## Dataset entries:
Content starts

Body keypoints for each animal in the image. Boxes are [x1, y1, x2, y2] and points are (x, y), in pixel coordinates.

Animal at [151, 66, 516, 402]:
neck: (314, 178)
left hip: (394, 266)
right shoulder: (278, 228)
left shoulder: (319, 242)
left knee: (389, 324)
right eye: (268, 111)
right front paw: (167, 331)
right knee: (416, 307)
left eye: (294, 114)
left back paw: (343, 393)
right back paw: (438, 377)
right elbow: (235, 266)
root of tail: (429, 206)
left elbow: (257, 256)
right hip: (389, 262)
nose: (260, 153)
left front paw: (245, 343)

Content ends
Content starts

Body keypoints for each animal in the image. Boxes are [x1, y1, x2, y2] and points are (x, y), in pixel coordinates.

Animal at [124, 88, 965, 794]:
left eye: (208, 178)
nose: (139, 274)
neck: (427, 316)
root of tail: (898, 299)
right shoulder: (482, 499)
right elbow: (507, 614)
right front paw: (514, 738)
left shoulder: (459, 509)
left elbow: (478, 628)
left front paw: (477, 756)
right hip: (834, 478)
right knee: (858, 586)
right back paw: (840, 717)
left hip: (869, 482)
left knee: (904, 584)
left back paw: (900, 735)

Content ends

Would you print exactly, and only, the lines of the data above from the line with "right shoulder: (278, 228)" through the line with "left front paw: (245, 343)", inclusive?

## Task answer:
right shoulder: (278, 228)
left shoulder: (319, 242)
left knee: (389, 324)
right eye: (268, 111)
right front paw: (167, 331)
right knee: (416, 307)
left eye: (294, 114)
left back paw: (343, 393)
right back paw: (438, 377)
right elbow: (235, 266)
root of tail: (429, 206)
left elbow: (257, 256)
right hip: (389, 262)
nose: (260, 153)
left front paw: (245, 343)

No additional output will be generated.